On to a very interesting death penalty case, United States v. Barnette. The issue was the applicability to the Federal Death Penalty Act of Ring v. Arizona, which applied the Apprendi rule to death sentences. Barnette argued that aggravating factors had to be alleged in his indictment. (Actually, there are a lot of other issues in here, and it's worth reading in full, but this was the contentious issue.) Prior panels of the Fourth Circuit almost simultaneously (about ten weeks apart) issued directly contrary holdings: Wills, 346 F.3d 476, held that Ring did not require a FDPA indictment to allege aggravating factors; Higgs, 353 F.3d 281, held that it did. Judge Widener (who wrote Wills) was of the opinion that the panel in Barnette was required to follow Wills, regardless of whether it was right or not. It was first, and that's all that mattered (of course, he still thinks it's right, too).
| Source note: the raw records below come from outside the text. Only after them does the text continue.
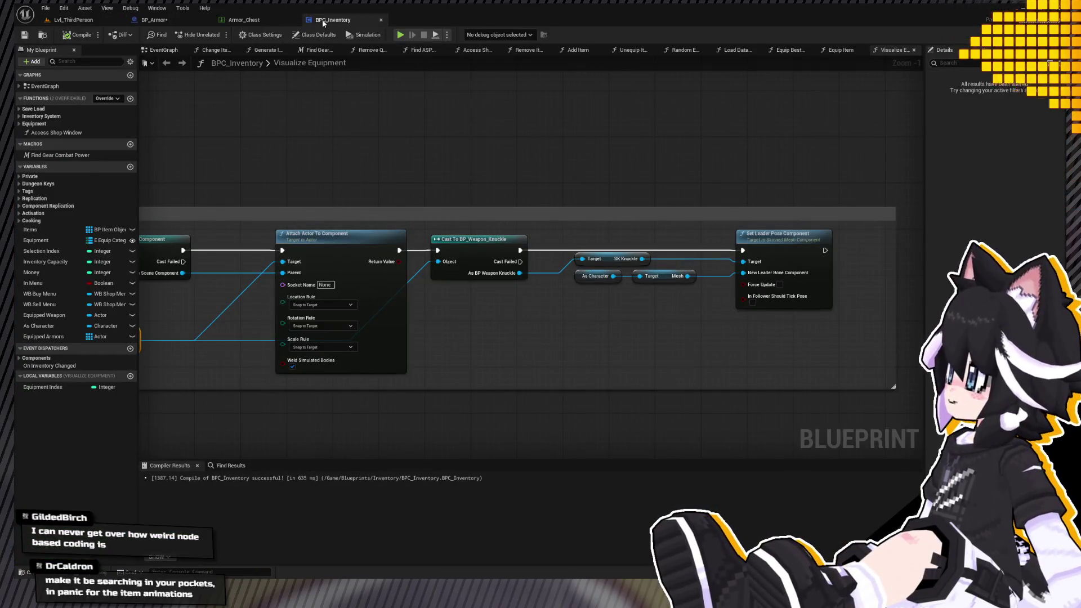
{"action": "left_click", "coordinate": [263, 19]}
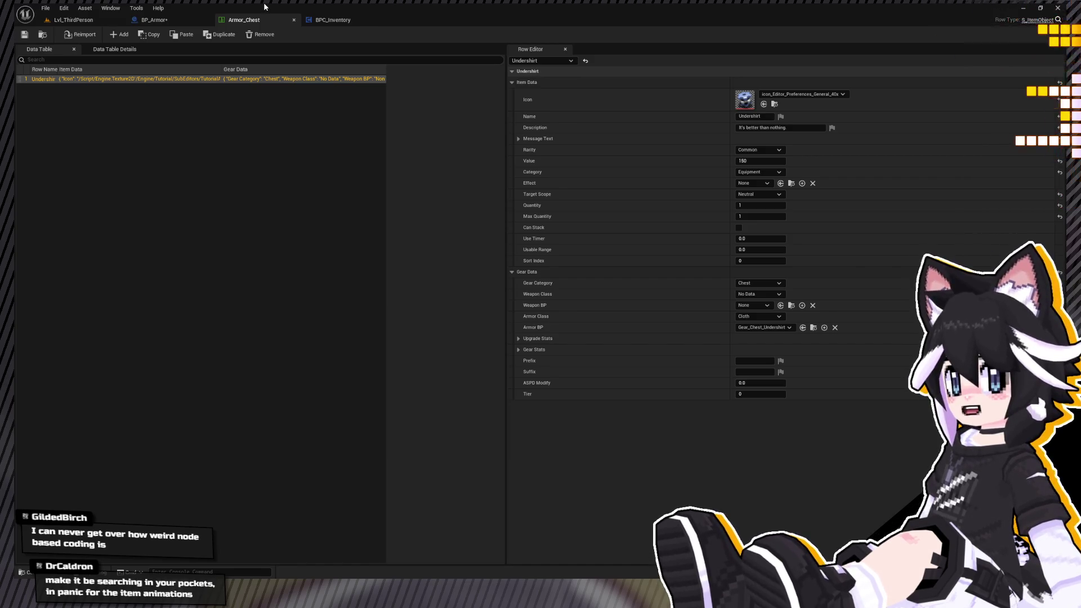
{"action": "left_click", "coordinate": [323, 20]}
{"action": "scroll", "coordinate": [535, 235], "scroll_direction": "down", "scroll_amount": 4}
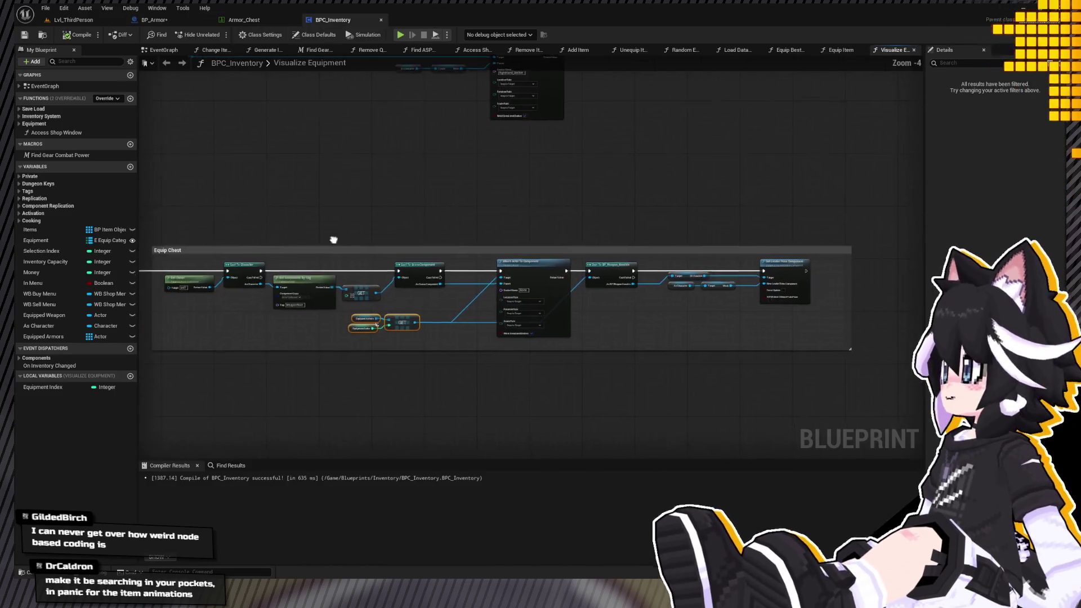
{"action": "scroll", "coordinate": [534, 235], "scroll_direction": "up", "scroll_amount": 3}
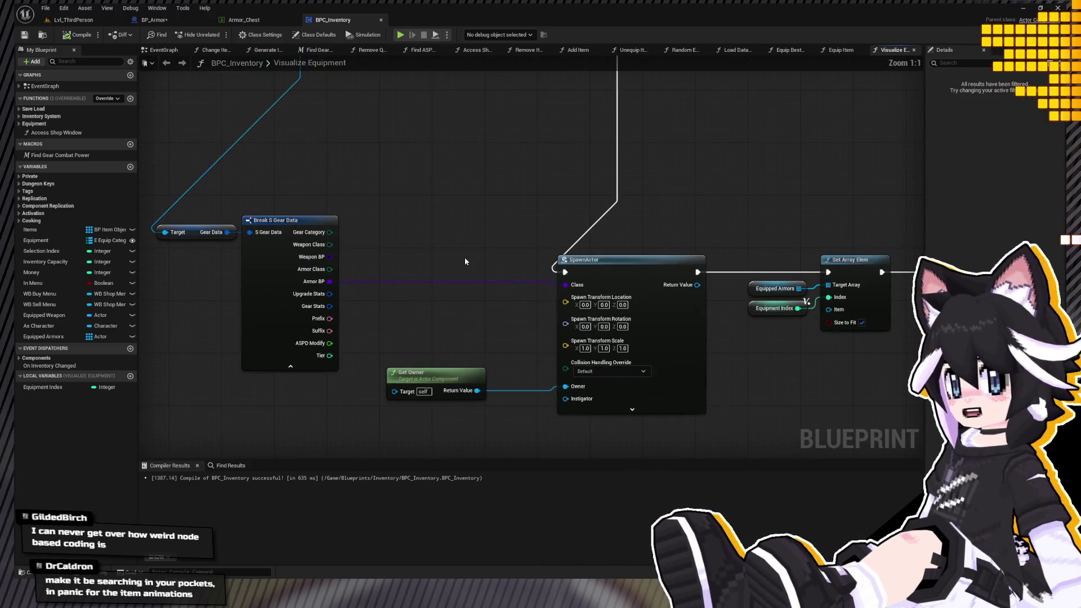
{"action": "scroll", "coordinate": [464, 261], "scroll_direction": "down", "scroll_amount": 1}
{"action": "mouse_move", "coordinate": [482, 244]}
{"action": "left_mouse_down"}
{"action": "mouse_move", "coordinate": [511, 403]}
{"action": "mouse_move", "coordinate": [386, 410]}
{"action": "mouse_move", "coordinate": [444, 405]}
{"action": "mouse_move", "coordinate": [434, 357]}
{"action": "mouse_move", "coordinate": [417, 361]}
{"action": "mouse_move", "coordinate": [464, 266]}
{"action": "left_mouse_up"}
{"action": "scroll", "coordinate": [417, 360], "scroll_direction": "down", "scroll_amount": 2}
{"action": "scroll", "coordinate": [463, 266], "scroll_direction": "up", "scroll_amount": 3}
Judge Niemeyer, joined by Judge Michael, wrote the opinion of the panel as to this issue, and held that, under Higgs, the indictment was required to allege the aggravators, but that Barnette's indictment satisfied Ring and Higgs. Judge Widener wrote the unanimous majority opinion as to all the other issues, but part of his opinion was a bitter concurrence on the issue of which precedent to follow.

Readers might remember a recent dust-up in the Fourth Circuit over a similar issue arising in a Suits in Admiralty Act case, McMellon v. United States, 387 F.3d 329. (Here's more on McMellon from How Appealing and Steve Minor's Southwest Virginia Law Blog.) There, the panel was faced with arguably inconsistent panel precedents. Rehearing the case en banc, the court held that panels have to follow the first precedent on the issue (absent something like intervening Supreme Court case law, of course). Judge Niemeyer was the judge who brought the issue out in the McMellon panel opinion and wrote a strong concurring and dissenting opinion from the en banc decision. Judge Widener sounds, to me, pretty heated at Judge Niemeyer's apparent infidelity to very recent en banc instructions. I would say the odds are pretty good that Barnette could likewise go en banc.